Moins d'internationaux suisses en Ligue des Champions

On le sait, lorsque l’on s’interroge sur le niveau des internationaux suisse, on questionne en réalité leur niveau de forme. Signer dans un grand club européen est une chose, s’y imposer en est une autre. Cette année, les internationaux suisses sont plutôt bien lotis. À part quelques exceptions, comme Xherdan Shaqiri qui verra sa saison de MLS se terminer un mois et demi avant le début de la compétition ou encore Freuler et Zakaria qui peinent pour l’instant à se faire une place dans leurs nouveaux clubs en Premier League, tous les titulaires attendus jouent, et bien. Les remplaçants également occupent pour la plupart des places de choix dans leurs clubs respectifs. Quelques interrogations résident évidemment – le temps de jeu de Seferovic et Mbabu par exemple – mais pour une nation comme la Suisse, il en est de l’exception plus que de la règle que d’avoir un cadre élargi avec un temps de jeu conséquent dans des clubs du top 5 européen.

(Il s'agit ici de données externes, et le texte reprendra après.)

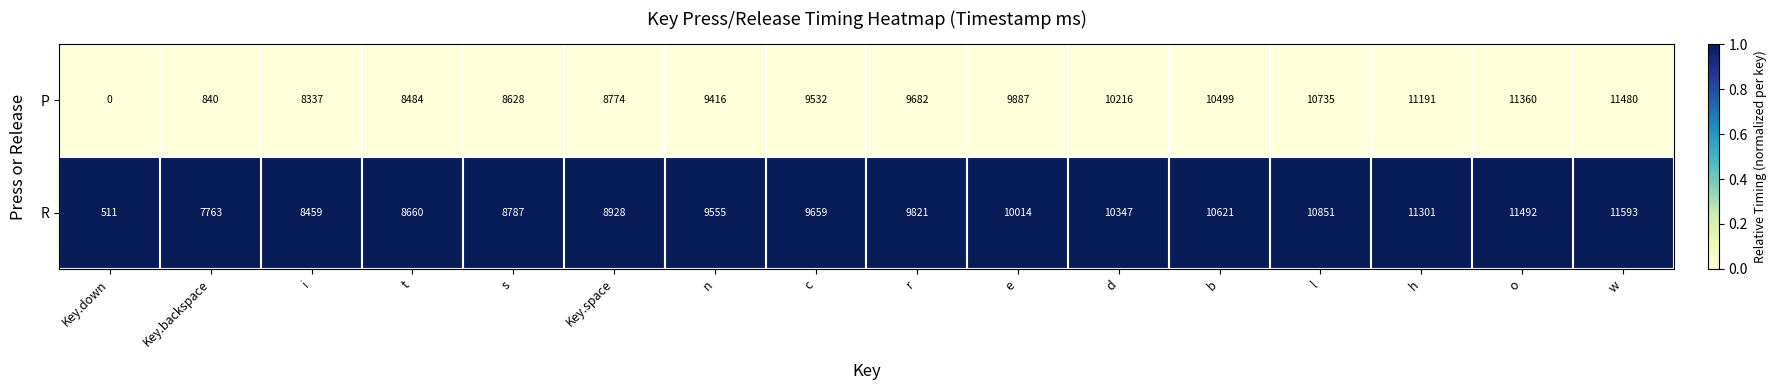

Which category has the lowest value across all series?

Key.down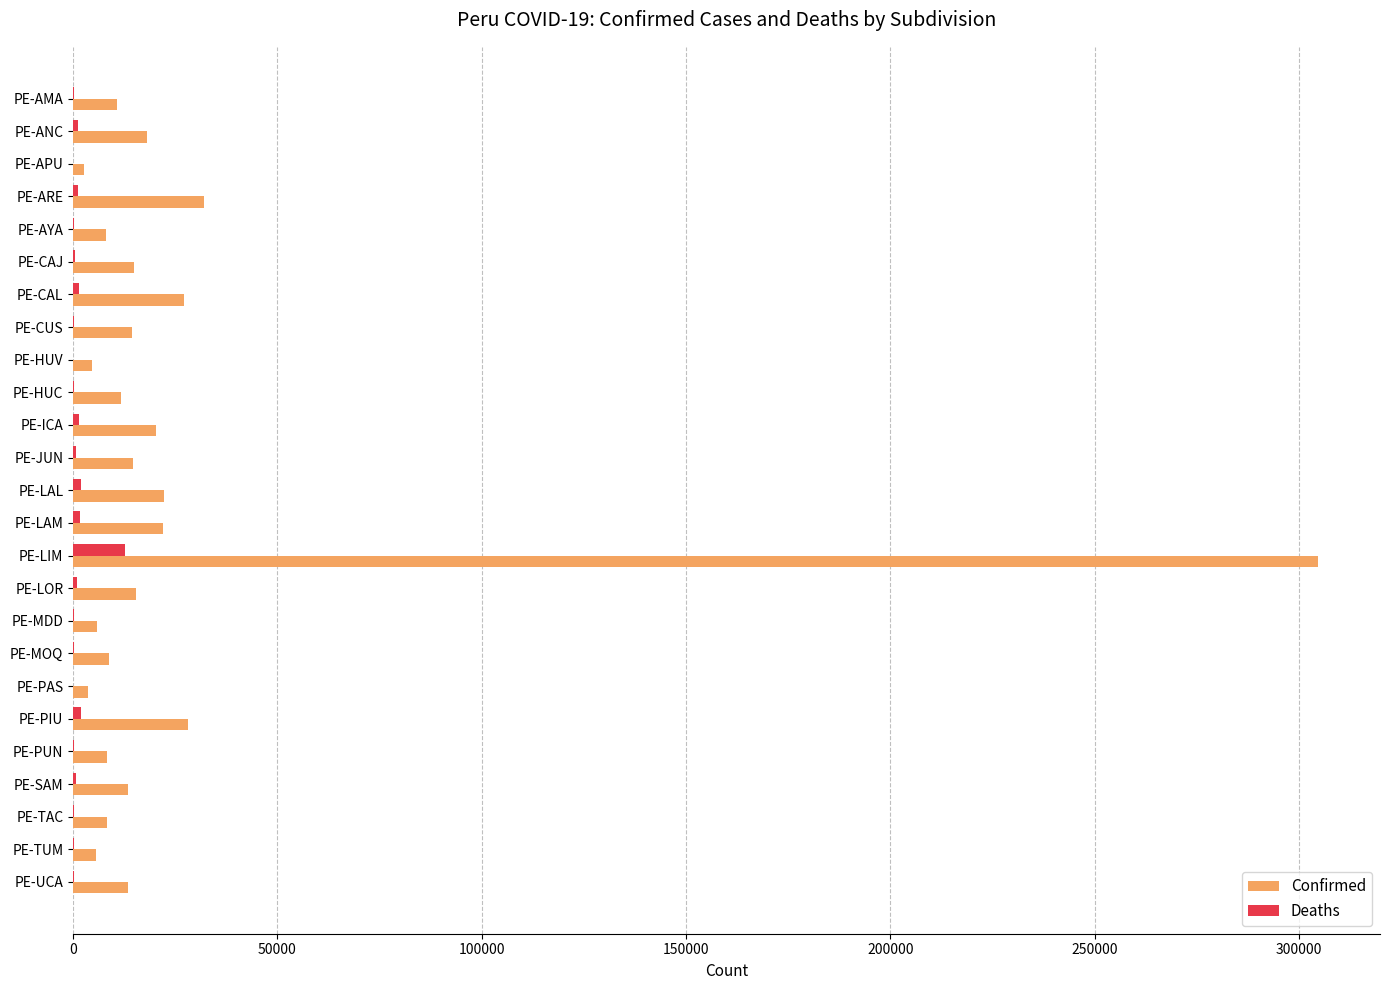

What is the greatest value displayed?

304567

Cependant, contrairement à ce que l’on pourrait penser, nos internationaux jouent moins en Coupe d’Europe que ce qu’ils ont pu jouer par le passer. Alors qu’en moyenne 6 joueurs évoluent en Ligue des Champions entre 2006 et 2018, seuls quatre ont ce privilège cette saison (Akanji, Sow, Zakaria et Okafor). Le meilleur cru de ce point de vue est le 2014, avec pas moins de 9 joueurs évoluant en LDC (Sommer, Schär et Stocker avec Bâle, Lichtsteiner à la Juventus, Inler, Behrami, et Dzemaili avec Naples, Shaqiri au Bayern et Seferovic à Benfica).



En somme, contrairement à ce que l’on pourrait penser, la Suisse ne semble pas dans de meilleures dispositions d’un point de vue de son effectif que lors des éditions précédentes. En revanche, il faut dire que ce n’est pas tant la qualité de l’effectif qui a péché lors des précédentes éditions. Avec un peu plus de réussite contre l’Argentine en 2014 et un peu moins d’appréhension contre la Suède en 2018, les résultats auraient pu (dû ?) être bien meilleurs. La Suisse arrivera-t-elle à avoir tous ces éléments dans son côté ? Réponse dans un peu moins de deux mois.